Left struggles to apply ‘white privilege’ globally.
Is White Privilege a Universal Truth?
If you’ve suffered through any type of mandatory diversity training in your school or workplace, or simply spent enough time on Twitter, you have almost certainly encountered the concept of white privilege. It goes something like this: White people, just by virtue of being white, automatically have life a little better than everyone else, especially when compared to black people.
Through no merit of their own, white people are favored in job applications, placed into positions of power, granted more opportunities and higher social status. White people are the majority, and they’re overrepresented in everything. White people don’t have to fear being pulled over or shot by police. The list goes on.
But does white privilege really align with reality?
White privilege is always discussed in the context of America. White privilege apologists cite statistics about the income gap between white and black Americans, for example. And although they frame everything within the context of this country, at the same time, they teach white privilege as a universal truth. They claim white people always have been, always are, and always will be the overrepresented majority getting a free pass and an unfair advantage wherever they go in the world. They are taking statistics and anecdotes from the U.S. and extrapolating that data, applying the same narrow lens to the rest of the world, and assuming things shake out the same way everywhere.
But what if we take a different approach?
Globally, whites are a minority. If you are white and you go to visit China or India, you will stick out like a sore thumb. And who holds the highest political offices in China and India? Obviously not white people.
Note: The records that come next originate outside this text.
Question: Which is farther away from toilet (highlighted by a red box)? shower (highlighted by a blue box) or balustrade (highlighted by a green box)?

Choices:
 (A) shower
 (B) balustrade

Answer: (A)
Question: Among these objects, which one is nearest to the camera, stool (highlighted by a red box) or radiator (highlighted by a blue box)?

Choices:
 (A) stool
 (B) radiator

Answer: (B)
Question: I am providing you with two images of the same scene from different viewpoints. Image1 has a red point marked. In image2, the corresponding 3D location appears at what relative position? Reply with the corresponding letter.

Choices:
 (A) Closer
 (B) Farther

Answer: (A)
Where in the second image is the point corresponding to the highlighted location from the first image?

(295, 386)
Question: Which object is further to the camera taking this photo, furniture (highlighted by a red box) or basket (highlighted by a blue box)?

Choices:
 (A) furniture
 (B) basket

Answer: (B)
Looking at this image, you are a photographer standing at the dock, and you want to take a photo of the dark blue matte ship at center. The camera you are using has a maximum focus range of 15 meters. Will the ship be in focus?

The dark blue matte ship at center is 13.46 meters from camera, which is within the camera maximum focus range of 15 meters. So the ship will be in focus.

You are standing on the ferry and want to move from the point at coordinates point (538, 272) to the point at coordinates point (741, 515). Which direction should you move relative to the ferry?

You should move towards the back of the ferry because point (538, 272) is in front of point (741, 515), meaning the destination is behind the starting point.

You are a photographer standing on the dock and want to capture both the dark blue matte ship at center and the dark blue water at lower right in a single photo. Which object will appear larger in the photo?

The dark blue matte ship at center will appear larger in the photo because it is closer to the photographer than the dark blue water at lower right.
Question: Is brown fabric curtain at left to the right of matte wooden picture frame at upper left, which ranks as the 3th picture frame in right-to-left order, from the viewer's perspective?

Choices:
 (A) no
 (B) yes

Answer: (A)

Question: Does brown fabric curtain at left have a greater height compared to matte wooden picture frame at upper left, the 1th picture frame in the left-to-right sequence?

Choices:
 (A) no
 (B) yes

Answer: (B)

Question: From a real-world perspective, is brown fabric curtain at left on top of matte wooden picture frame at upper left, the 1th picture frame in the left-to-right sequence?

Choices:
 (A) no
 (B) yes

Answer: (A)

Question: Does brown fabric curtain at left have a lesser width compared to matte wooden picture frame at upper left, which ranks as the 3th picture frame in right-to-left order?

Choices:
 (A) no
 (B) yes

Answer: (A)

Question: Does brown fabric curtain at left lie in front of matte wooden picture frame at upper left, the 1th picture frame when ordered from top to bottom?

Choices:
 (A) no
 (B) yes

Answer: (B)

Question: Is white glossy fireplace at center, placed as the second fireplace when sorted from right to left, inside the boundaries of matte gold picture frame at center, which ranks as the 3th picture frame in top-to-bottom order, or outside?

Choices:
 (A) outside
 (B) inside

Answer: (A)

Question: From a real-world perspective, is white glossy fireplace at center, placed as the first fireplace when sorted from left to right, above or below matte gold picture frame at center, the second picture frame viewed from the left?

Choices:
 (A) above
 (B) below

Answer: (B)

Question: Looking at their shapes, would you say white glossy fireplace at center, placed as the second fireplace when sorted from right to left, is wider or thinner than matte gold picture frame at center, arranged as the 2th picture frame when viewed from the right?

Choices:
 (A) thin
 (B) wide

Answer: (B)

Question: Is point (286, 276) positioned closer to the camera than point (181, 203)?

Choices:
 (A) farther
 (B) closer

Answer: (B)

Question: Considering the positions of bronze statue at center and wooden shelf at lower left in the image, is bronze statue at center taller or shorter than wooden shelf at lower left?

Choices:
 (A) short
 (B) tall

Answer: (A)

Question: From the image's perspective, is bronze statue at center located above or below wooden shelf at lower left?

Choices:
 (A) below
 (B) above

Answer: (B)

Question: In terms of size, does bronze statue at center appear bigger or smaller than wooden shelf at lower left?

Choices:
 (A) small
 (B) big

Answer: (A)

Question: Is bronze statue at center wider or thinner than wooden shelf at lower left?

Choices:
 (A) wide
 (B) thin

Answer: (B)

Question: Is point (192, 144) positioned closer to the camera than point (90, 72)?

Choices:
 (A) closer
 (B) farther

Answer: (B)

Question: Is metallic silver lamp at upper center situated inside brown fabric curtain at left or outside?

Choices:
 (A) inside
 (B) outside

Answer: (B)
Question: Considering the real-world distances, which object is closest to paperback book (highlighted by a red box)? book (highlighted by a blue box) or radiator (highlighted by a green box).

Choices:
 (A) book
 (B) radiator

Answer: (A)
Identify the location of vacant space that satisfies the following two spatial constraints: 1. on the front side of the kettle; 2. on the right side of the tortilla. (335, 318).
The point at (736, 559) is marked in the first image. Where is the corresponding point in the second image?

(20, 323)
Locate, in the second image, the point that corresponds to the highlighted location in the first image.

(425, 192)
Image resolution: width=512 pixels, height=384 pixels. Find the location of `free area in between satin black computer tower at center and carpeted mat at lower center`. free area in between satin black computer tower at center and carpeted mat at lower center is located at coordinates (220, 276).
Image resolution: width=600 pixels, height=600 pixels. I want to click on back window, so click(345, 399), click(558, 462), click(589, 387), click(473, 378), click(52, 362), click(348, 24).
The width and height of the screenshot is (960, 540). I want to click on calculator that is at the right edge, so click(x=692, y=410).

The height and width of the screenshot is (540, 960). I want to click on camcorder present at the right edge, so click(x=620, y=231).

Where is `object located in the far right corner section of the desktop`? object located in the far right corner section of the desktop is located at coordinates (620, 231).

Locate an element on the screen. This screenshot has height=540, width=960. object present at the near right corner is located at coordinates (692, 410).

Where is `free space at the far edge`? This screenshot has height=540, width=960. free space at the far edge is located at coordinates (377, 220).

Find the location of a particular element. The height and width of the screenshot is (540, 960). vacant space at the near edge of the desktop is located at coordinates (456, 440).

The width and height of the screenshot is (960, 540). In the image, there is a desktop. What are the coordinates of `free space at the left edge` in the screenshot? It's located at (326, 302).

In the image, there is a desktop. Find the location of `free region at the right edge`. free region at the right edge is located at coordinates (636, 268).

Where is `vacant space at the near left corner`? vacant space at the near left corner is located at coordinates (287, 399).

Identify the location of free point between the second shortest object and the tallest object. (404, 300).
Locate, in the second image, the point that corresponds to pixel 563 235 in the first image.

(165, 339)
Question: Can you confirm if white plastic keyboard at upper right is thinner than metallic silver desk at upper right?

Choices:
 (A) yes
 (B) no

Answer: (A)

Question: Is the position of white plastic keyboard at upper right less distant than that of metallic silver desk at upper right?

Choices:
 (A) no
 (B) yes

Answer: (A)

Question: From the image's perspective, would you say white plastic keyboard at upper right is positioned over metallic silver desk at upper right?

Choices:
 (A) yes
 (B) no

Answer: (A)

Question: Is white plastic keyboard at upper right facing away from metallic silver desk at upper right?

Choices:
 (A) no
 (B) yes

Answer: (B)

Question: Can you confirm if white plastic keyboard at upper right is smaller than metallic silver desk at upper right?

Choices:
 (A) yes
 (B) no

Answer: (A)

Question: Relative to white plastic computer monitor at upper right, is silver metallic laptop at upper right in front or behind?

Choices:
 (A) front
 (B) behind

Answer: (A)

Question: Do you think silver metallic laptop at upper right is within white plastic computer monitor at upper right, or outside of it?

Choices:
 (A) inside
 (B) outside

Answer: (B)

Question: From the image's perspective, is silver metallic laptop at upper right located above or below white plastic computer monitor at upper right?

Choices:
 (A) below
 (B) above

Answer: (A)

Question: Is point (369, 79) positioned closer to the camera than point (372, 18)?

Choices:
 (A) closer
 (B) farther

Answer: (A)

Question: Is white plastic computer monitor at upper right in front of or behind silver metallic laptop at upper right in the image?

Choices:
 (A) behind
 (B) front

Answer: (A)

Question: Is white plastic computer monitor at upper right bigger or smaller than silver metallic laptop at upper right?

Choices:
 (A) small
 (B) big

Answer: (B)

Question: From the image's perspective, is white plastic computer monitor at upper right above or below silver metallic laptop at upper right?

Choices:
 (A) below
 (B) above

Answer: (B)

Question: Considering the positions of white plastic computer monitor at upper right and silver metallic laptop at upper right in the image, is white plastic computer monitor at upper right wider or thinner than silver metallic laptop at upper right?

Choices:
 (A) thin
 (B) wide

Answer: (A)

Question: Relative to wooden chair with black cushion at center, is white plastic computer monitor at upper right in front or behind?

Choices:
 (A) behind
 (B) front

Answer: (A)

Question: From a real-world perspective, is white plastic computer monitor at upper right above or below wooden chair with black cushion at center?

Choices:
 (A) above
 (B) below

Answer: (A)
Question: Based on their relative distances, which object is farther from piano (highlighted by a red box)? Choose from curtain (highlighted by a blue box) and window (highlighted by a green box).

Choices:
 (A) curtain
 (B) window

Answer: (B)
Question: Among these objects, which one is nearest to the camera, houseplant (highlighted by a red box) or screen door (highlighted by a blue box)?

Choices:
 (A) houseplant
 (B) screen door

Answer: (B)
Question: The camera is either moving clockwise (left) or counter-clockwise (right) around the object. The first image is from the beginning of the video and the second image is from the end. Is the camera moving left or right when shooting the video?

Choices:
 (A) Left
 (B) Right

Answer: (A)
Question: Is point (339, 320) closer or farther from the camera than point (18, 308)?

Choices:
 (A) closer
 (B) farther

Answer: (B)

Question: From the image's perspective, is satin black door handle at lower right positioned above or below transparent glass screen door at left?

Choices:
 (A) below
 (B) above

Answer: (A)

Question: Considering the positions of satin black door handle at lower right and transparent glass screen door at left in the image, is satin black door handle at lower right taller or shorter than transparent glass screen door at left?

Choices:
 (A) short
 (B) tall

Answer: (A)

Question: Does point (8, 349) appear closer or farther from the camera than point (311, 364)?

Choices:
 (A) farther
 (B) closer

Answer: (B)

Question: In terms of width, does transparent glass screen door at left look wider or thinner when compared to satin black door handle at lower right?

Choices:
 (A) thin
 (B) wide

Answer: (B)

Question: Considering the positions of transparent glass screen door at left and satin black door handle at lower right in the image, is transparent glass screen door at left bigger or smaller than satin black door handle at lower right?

When you broaden your perspective, a piece of the white privilege narrative stops making sense.
Some may argue that even if white people are the minority in some parts of the world, they are still given preferential treatment and better opportunities wherever they go. I don’t think this is true. If you are not an expert in the language and culture of the country you are living in, you will be an outsider to some extent. Even if you take all the language and culture classes you can to prepare yourself, you still won’t have the inside knowledge and social connections of a native. You would have to build that up over years of immersion and assimilation. Without that knowledge and those connections, you would naturally be barred from certain opportunities and from fully participating in everything that country’s society has to offer.
When we use a global lens to look at the issue of white privilege, it becomes clear that all the pieces of the white privilege puzzle no longer fit together neatly. White people are only the majority in a small part of the world. White privilege cannot be a universal truth. If it exists at all, it doesn’t exist in exactly the same way in most of the world.
Okay, fine, but why does any of that matter when we’re looking at the US and the racial disparities that exist there? What does the global lens change about that? It matters because reality matters, especially when you’re trying to solve a real problem. White privilege oversimplifies things. It creates overly generalized categories of “All White People” vs. “All People of Color.”
But reality isn’t simple. Reality is complex because individuals are complex. There are so many factors and decisions that lead to gaps like the income gap between white and black Americans. Blaming all white people for being “part of the problem” is the easy way out.